1. Would it be ok to dissolve the pack in 1-2 cups of water and add it? This would raise my ABV about 1.3% per my research. I understand that anything added during fermentation only lowers FG and obviously doesn't raise my OG so that I may not get the full 1.3% which is fine.

2. Is there a better option? DME?

Plan on a 2-stage fermentation with this brew, (2 weeks primary, 2 weeks secondary) and from my understanding I don't want any activity after I rack into secondary. With that being said, I would assume I need to get something in primary ASAP.

Any info on this would be appreciated.
 
If the ABV means that much, boil the two cups of water, dissolve the "booster" in it, simmer for another minute or two, then cover and let cool a bit before dumping it in the fermenter. You don't really need to cool it to room temp as those two cups will barely move the wort temperature even if you dumped it in at boiling temperature.

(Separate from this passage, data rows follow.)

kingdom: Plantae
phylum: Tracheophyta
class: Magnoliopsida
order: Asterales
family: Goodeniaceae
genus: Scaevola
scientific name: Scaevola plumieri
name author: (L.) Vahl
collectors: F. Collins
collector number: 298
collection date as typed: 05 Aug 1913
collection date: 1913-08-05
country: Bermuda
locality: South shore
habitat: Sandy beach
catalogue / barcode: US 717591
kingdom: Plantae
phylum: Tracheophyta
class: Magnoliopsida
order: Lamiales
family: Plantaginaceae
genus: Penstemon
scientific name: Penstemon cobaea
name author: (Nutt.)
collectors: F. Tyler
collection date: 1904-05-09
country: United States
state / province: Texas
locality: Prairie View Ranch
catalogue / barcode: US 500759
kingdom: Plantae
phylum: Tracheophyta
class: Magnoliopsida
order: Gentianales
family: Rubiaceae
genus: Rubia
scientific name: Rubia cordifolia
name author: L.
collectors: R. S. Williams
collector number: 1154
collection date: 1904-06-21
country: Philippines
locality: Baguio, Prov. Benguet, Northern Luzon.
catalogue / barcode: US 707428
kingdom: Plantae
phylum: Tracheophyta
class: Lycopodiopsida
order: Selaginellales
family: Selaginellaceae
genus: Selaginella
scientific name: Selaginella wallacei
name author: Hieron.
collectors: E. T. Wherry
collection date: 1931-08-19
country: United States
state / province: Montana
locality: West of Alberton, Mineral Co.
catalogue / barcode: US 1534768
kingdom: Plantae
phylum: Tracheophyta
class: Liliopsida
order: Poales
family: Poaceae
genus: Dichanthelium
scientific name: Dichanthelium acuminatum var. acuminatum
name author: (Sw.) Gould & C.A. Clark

As for how much of a bang you'll get, I'm pretty sure the "booster" was 75/25 corn sugar/maltodextrin. If you wanted a bigger bang, use the same weight of straight corn sugar...

Cheers!
 
As mentioned it's fine to add the booster if you want. Just a quick question on your OG - you said "for whatever reason" your OG was 1.040, which I'm assuming was off from the original recipe. If you don't know why it was low I'm just making sure that wasn't a measurement error and you're trying to fix a problem that doesn't exist. Was this all grain and you missed your efficiency? Did you have too much volume? Or was this extract and your volumes were on, in which case it was very likely a mixing/measurement error.